|
Bienvenue ! |
MONTFORT-SUR-MEU (ou MONTFORT) ET LA FIN DU RÉGIME FÉODAL (1389-1610) |
Retour page d'accueil Retour Ville de Montfort-sur-Meu
Les vieilles joûtes qui avaient réjoui le château de Boutavent n'étaient plus, au commencement du XVème siècle, qu'un lointain souvenir, et la nouvelle cité de Montfort avait retrouvé, à son tour, la splendeur des jours passés. Restauré et embelli d'une façon grandiose par Raoul VII, le manoir féodal était, de nouveau, devenu la demeure définitive des seigneurs de Montfort.
Mais, à la mort de Raoul, ce château et le comté lui-même passèrent dans la famille de Laval, par suite du mariage de Jean, fils aîné de Raoul, avec Anne, héritière de la baronnie de Laval. D'après le contrat, signé en 1406, il fut stipulé que Jean abandonnerait son nom et que ses descendants prendraient désormais le litre et les armes de Laval. Les seigneurs de Montfort quittèrent alors le manoir de leurs pères et confièrent la garde de leur « bonne ville » à un gouverneur [Note : Lebaud, Hist. de Bretagne. — Jean de Montfort prit le nom de Guy XVI de Laval et mourut en 1415. On nous pardonnera de ne pas insister sur cette généalogie fastidieuse des seigneurs de Montfort]. Mais en 1417 la veuve de Jean de Laval-Montfort, voyant que ses beaux-frères refusaient de lui remettre cette ville, qu'elle réclamait au nom de ses enfants, envoya Thibault, son propre frère, pour s'en emparer. Thibault y pénétra par surprise et s'y installa avec une forte garnison.

> Données fournies
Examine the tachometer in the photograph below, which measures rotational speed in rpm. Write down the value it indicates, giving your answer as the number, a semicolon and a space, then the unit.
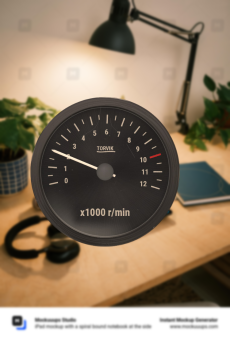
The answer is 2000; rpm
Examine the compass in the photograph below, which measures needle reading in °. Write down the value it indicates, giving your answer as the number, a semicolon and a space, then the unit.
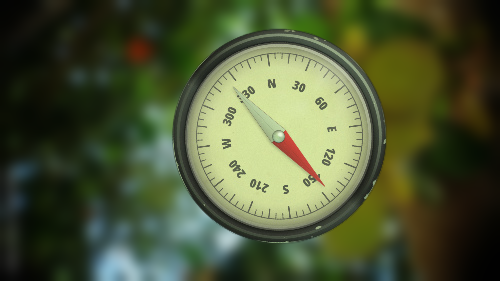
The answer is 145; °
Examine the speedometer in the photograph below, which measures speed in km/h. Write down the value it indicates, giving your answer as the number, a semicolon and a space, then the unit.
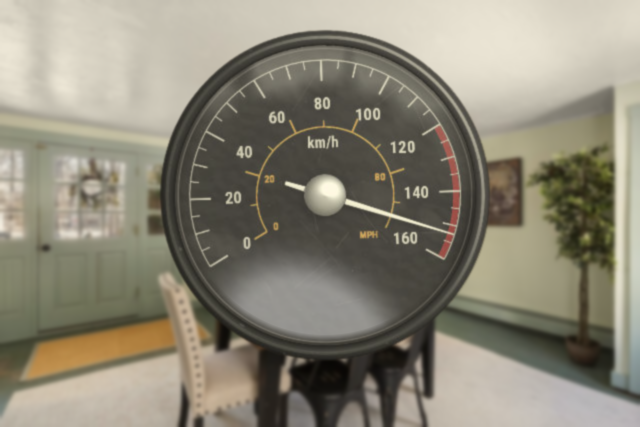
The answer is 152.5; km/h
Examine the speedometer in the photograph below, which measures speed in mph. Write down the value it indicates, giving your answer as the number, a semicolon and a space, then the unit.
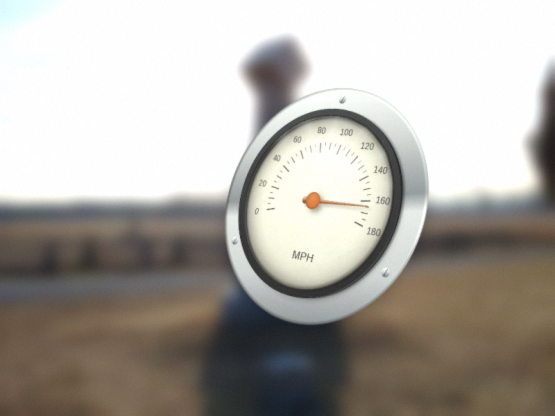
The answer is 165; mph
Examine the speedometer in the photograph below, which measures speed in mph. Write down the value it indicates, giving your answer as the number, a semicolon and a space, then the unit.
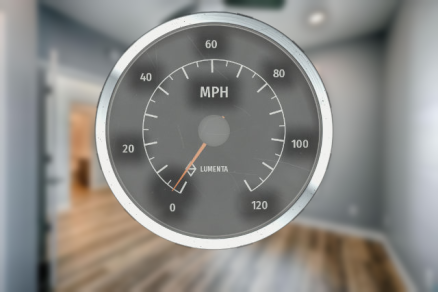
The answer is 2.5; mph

> Tâche
Poursuivez le texte sur Montfort-sur-Meu et la fin du régime féodal à la suite de sa dernière phrase, qui relate l'installation de Thibault avec une forte garnison.

> Résultat attendu
A cette nouvelle, Charles et Guillaume de Montfort protestèrent contre cette prise de possession et déclarèrent qu'eux seuls avaient le droit de garder les châteaux de leurs neveux. Mais leurs réclamations n'ayant pas été écoutées, ils firent une levée d'armes et se présentèrent aux portes de la cité. Quelques jours après, Thibault fut obligé de capituler. Il remit les clefs du château le dimanche soir, à l'heure des vêpres, donna ses deux fils en otage et laissa la garde de la ville à Charles de Montfort, qui la conserva pendant toute la minorité de ses neveux.
Depuis ce temps, la maison de Laval demeura en paisible possession de Montfort jusqu'en 1547, époque à laquelle Guy XVII mourut sans postérité. Avec lui finit la branche directe des Gaël-Montfort, qui se continua ainsi, sans interruption, pendant près de cinq cents ans.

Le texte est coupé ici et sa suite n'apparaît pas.